Maike Currie, investment director at Fidelity International, said: “Female-centric industries were hit hard by furlough and job losses, with women also shouldering most of the unpaid work, including childcare and elderly care. Fidelity International’s research found 23% of women in the UK saw a drop in their income during the pandemic, with an average £463 lost per month. Over the course of a year that could equate to £5,556 – close to a quarter of the average annual salary for women (£21,186).

“Despite the long-term trend being a positive one – the pay gap in 2018 was 13.9% – there is a risk that the pandemic will cause enduring ramifications for women, with 28% saving less, 17% investing less, and 13% contributing less towards their pension during the pandemic.

“Next April’s increase to the National Living Wage has hit headlines, and while this is an improvement for workers and families, the real issue for women remains salary disparity.”

Scottish Widows published a report earlier this week about the gender pensions gap. It found that women need to save an extra £185,000 to achieve the same retirement income as men.

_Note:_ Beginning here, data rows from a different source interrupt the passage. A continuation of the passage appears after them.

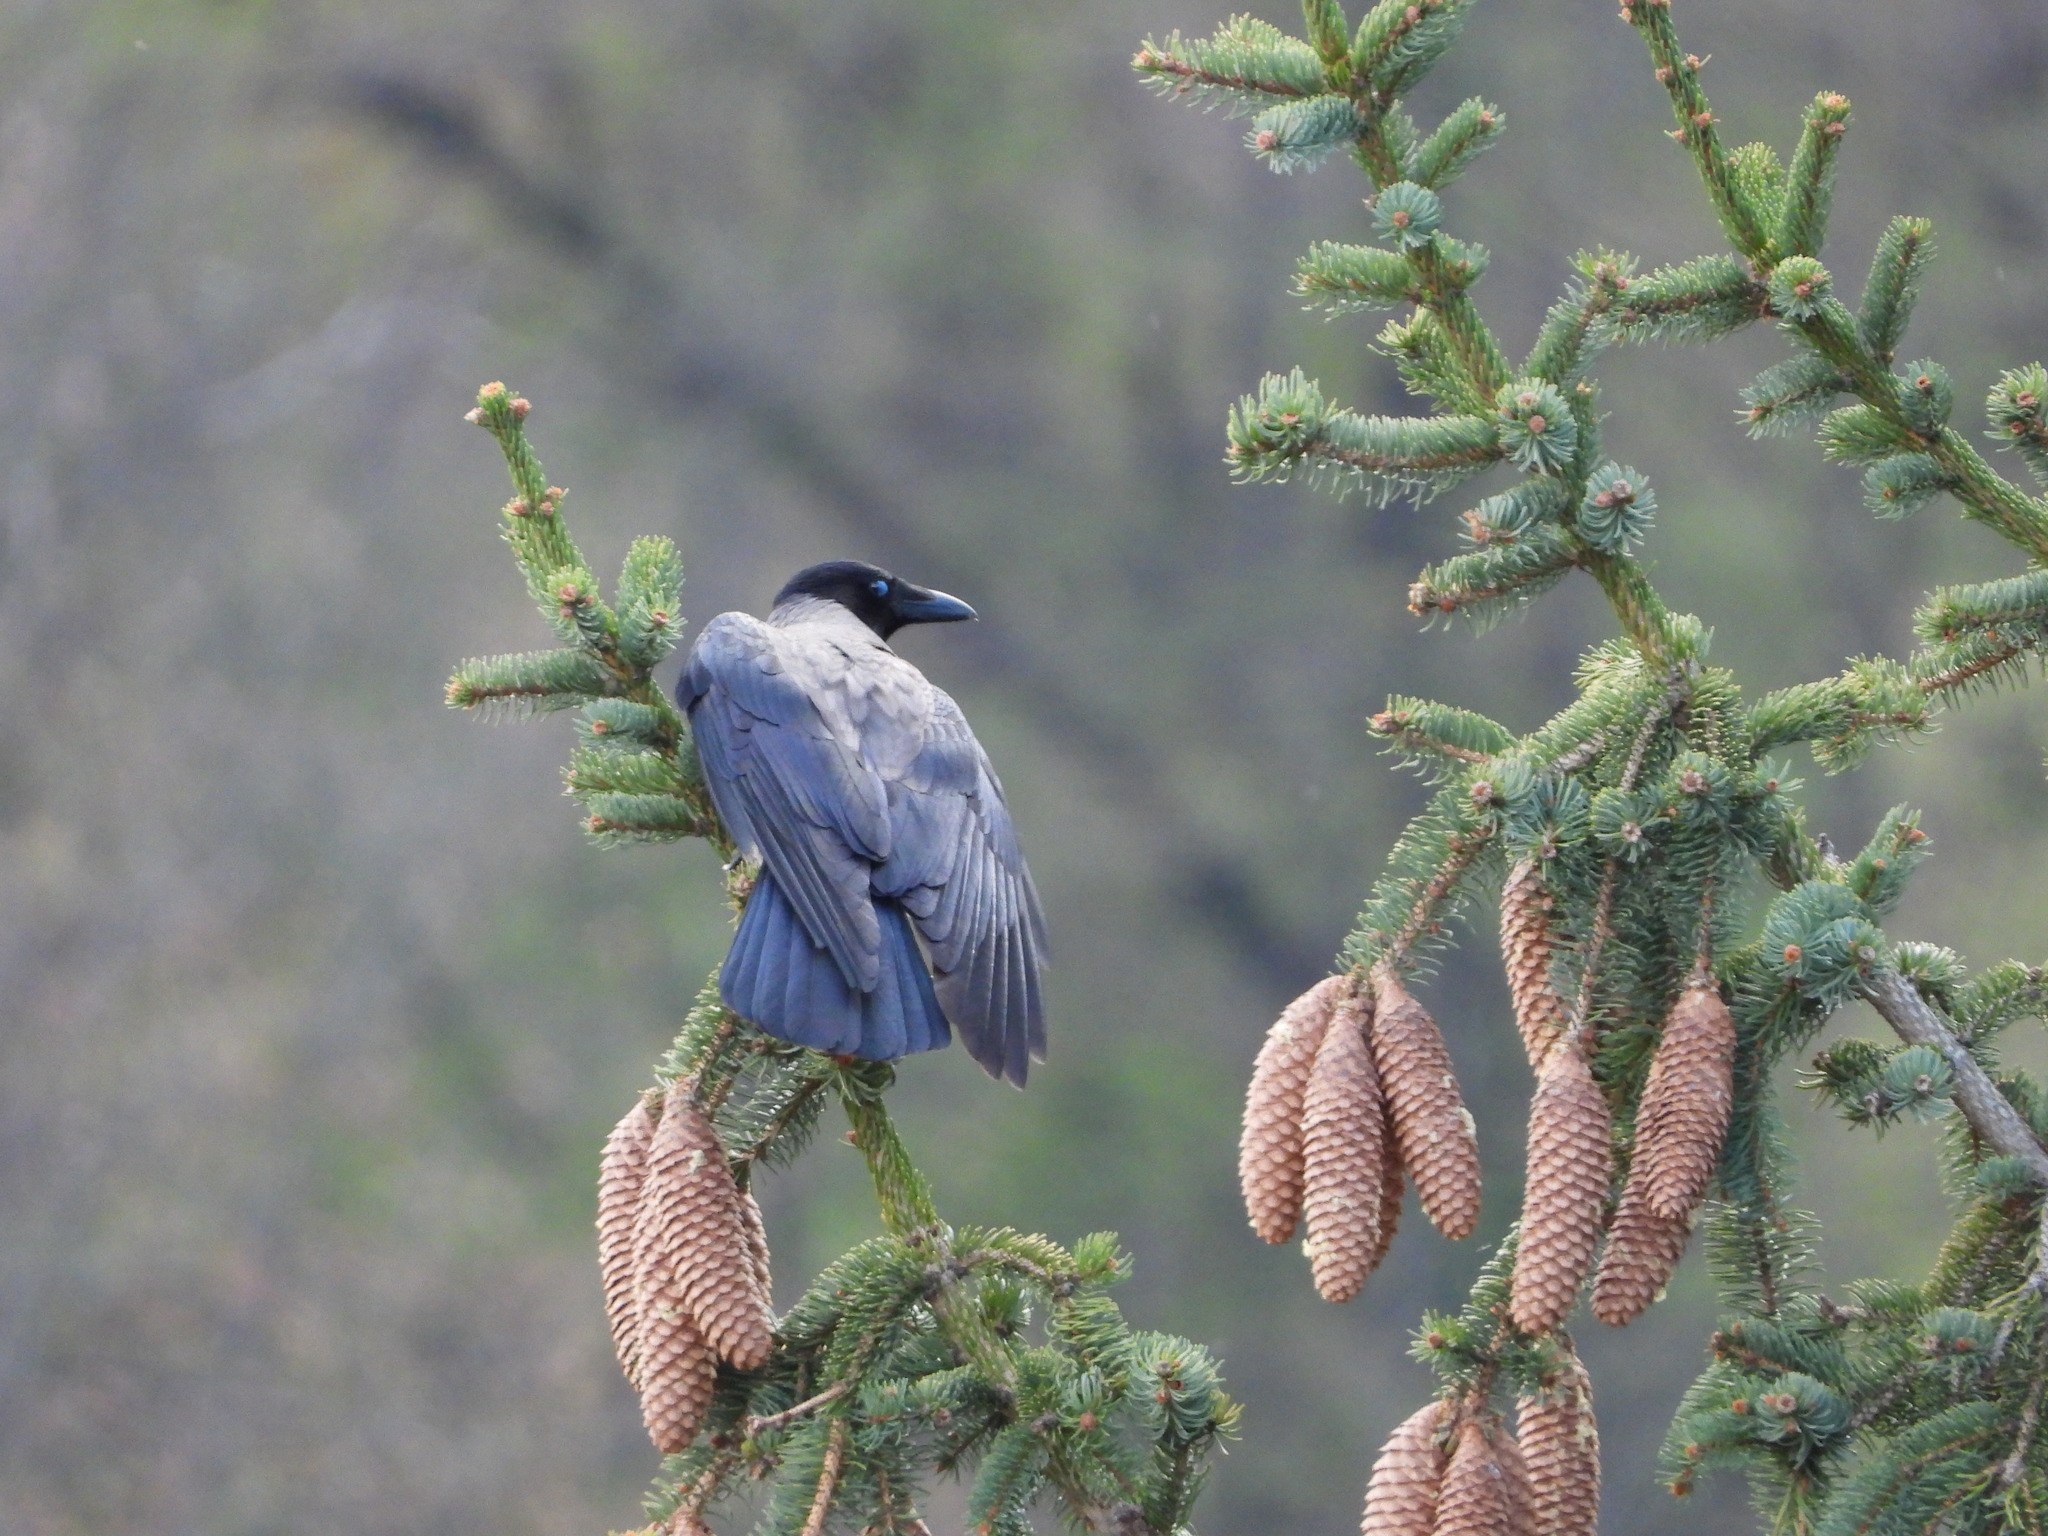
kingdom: Animalia
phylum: Chordata
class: Aves
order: Passeriformes
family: Corvidae
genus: Corvus
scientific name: Corvus cornix
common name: Hooded crow
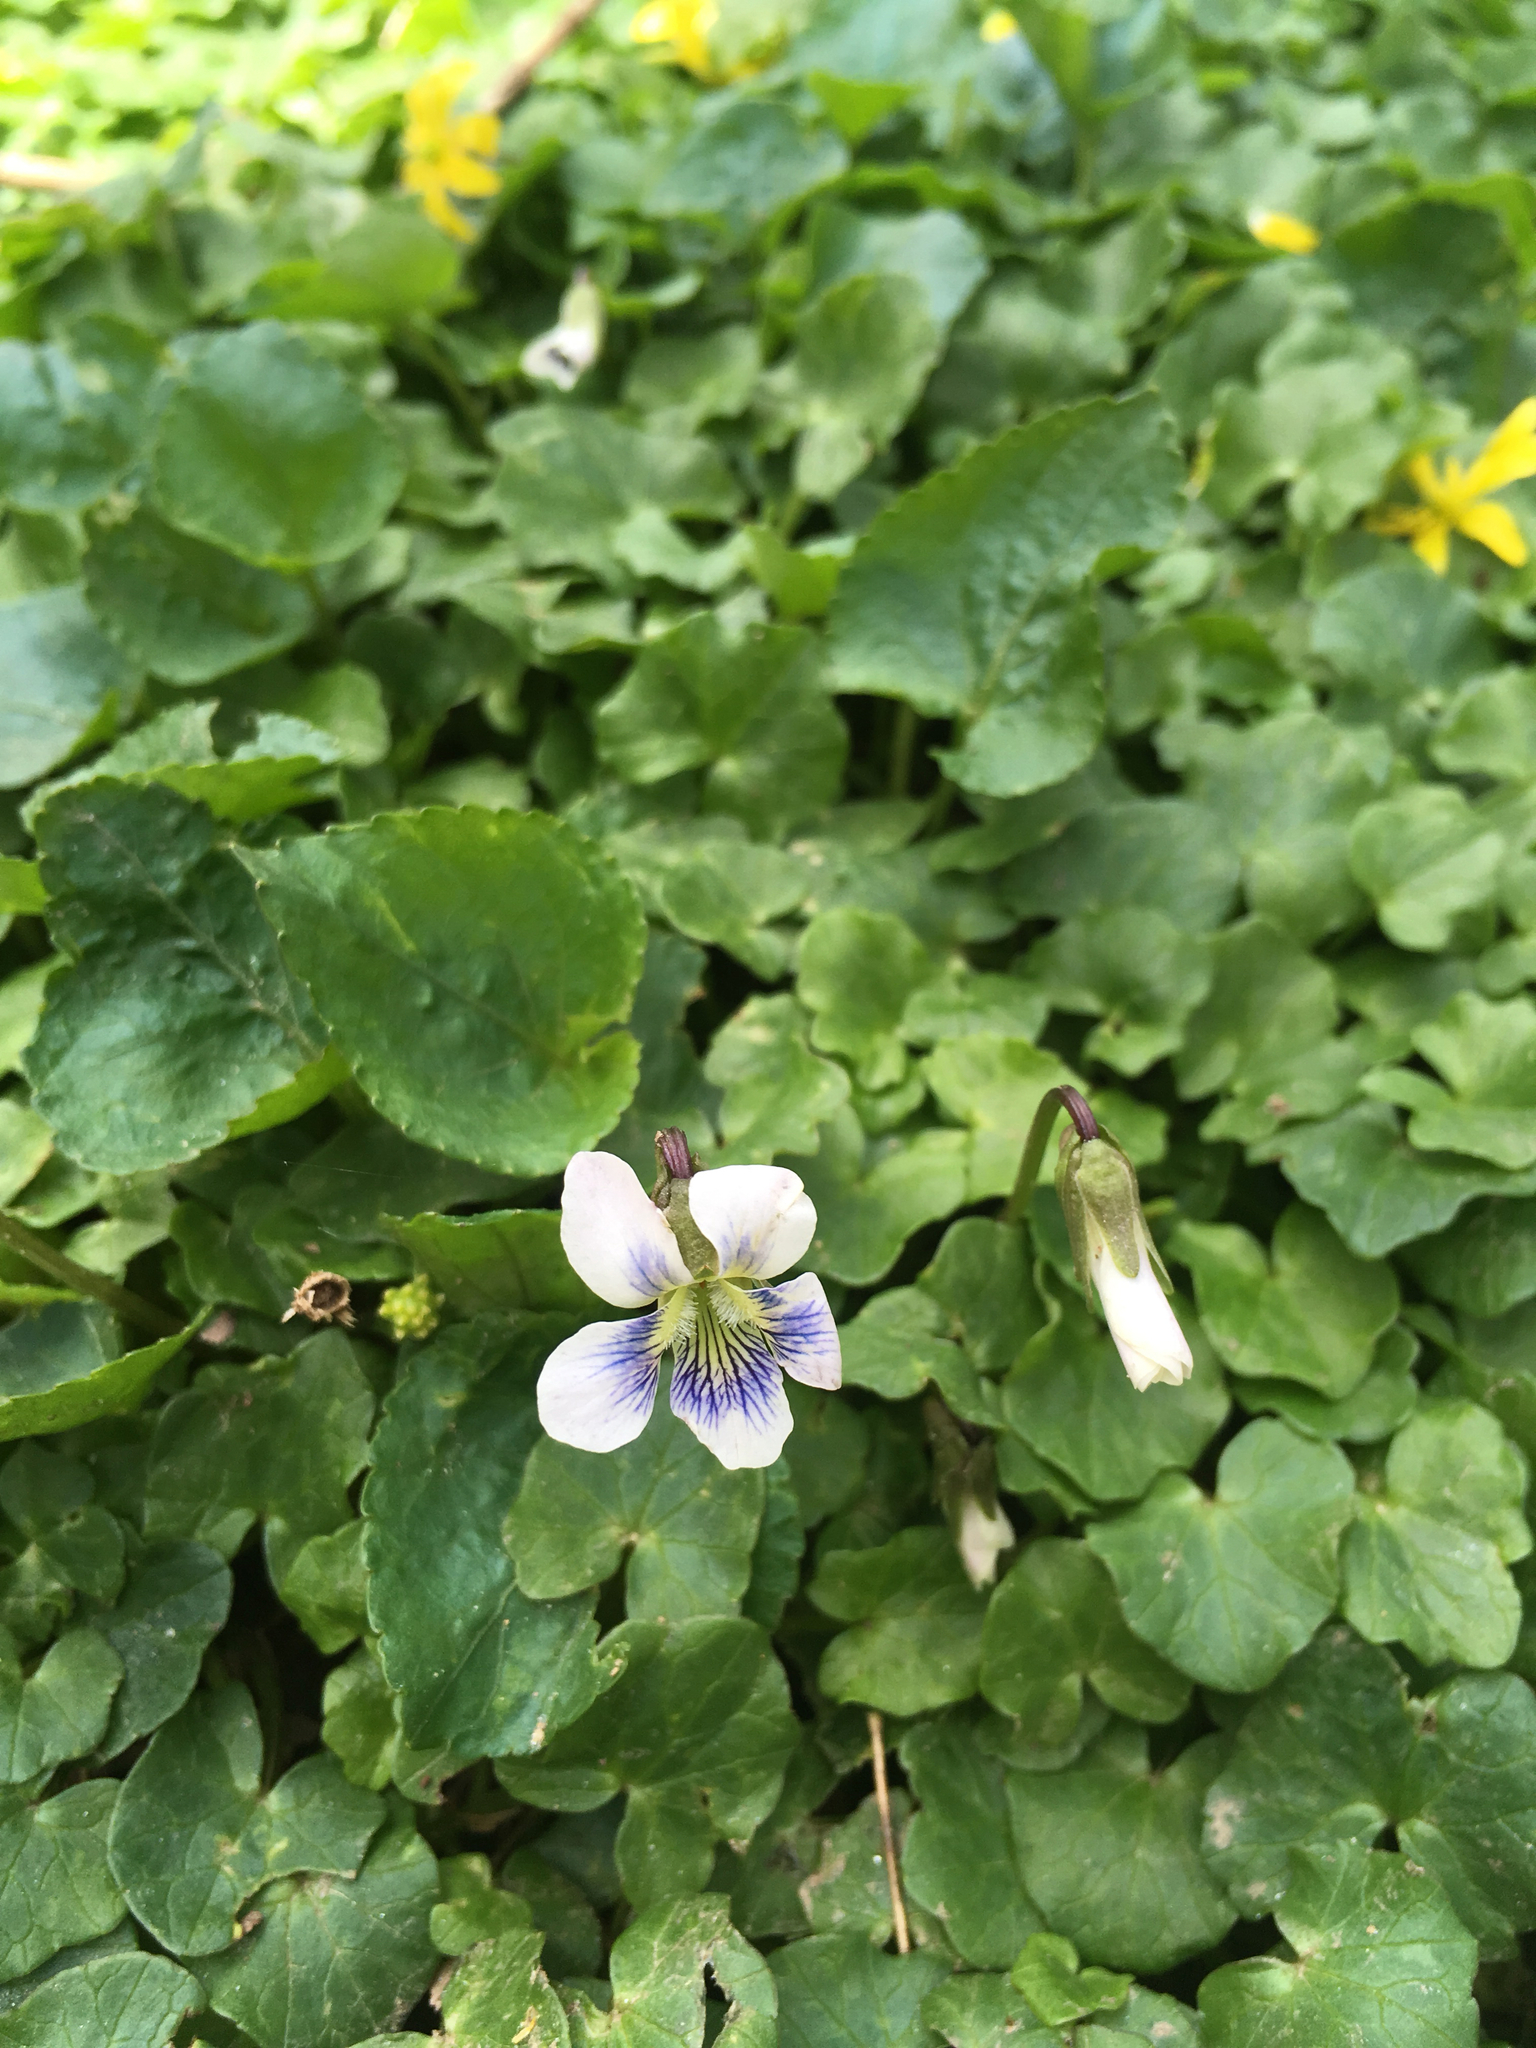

It found that even if we closed the gender saving gap completely, pension equality would still not be achieved.

Jackie Leiper, managing director of workplace savings at Scottish Widows, said: “There are ways to help level the playing field – from enhancing maternity pensions to offering better parental leave and financial support for childcare – so that women are no longer financially penalised for raising a family. Of course, we must also tackle the larger structural issues in our society, like the gender pay gap. Pension inequality is not just an issue for women to resolve, structural unfairness affects us all and needs the collective efforts of everyone to resolve this persistent imbalance.”